DESCRIPTION OF THE TASK:
Here the job is to print all of the entries below verbatim and leave out any picture.

──────── DATA FOR THIS TASK ────────

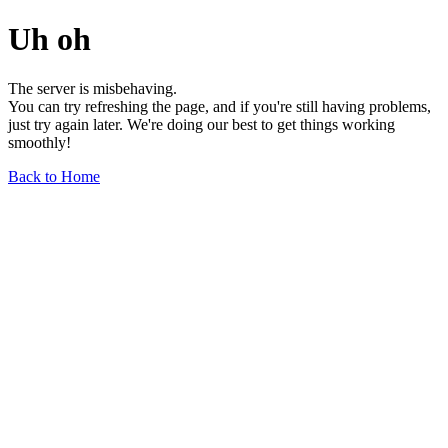
Uh oh
The server is misbehaving.
You can try refreshing the page, and if you're still having problems,
just try again later. We're doing our best to get things working
smoothly!
Back to Home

────────

YOUR SOLUTION:
Uh oh
The server is misbehaving.
You can try refreshing the page, and if you're still having problems,
just try again later. We're doing our best to get things working
smoothly!
Back to Home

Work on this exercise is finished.